Multidimensionality in Statistical, OLAP and Scientific Databases

Arie Shoshani (Lawrence Berkeley National Laboratory, USA)
The term “multidimensional databases” refers to data that can be viewed conceptually in a multidimensional space, where each dimension represents some attributes of the data. Viewing data in this form is natural for many applications, yet the concepts are not treated in a uniform way in the database literature. In this chapter, we show the commonality of concepts between three database areas: statistical, OLAP, and scientific databases. We show that these domains have two main structural concepts: the cross-product space of the dimensions, and the classification hierarchy structure associated with each dimension. In the first part of this chapter we describe how these structures are sed to represent data in statistical and OLAP databases and how summarization operators can be applied to them. Further, we discuss how these structures can be extended to represent related information using federated database concepts.

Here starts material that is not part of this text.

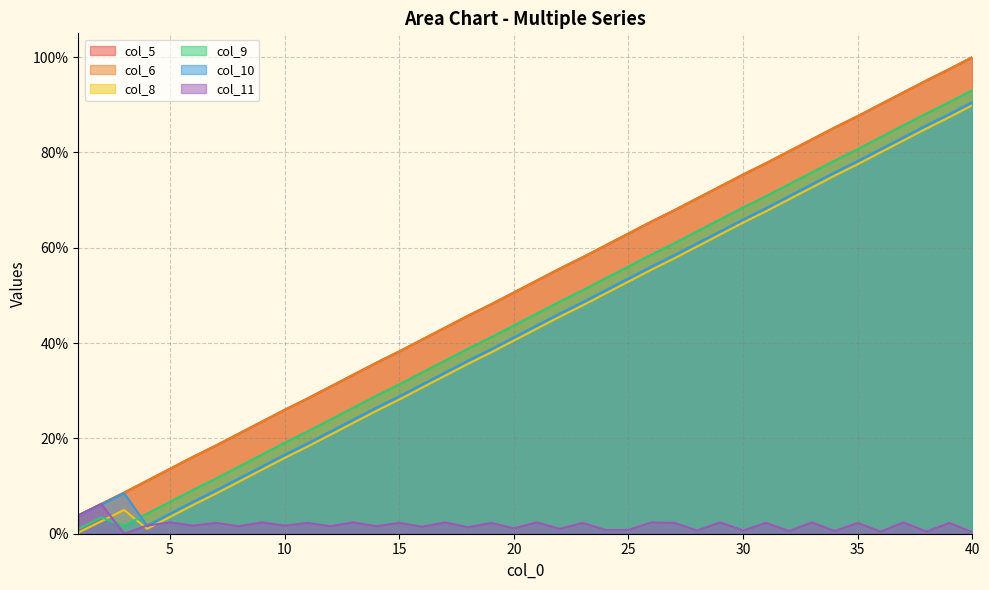

True or false: col_5 and col_10 cross at least once.

False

In the second part of the chapter we show that these concepts are common to many scientific database applications. In particular, we discuss the importance of supporting classification structures and the difficulty in representing them as tables in relational databases. We also discuss data structures to support multidimensional databases, emphasizing space-time representation, clustering in multidimensional space, indexing in multidimensional space, and supporting classification structures. We conclude by arguing that the concepts of multidimensionality and classification structures as well as the operation over them should be elevated to “first class” object types. These object types should be visible by the application user explicitly in the conceptual schemas as well as exposing them in the user interfaces.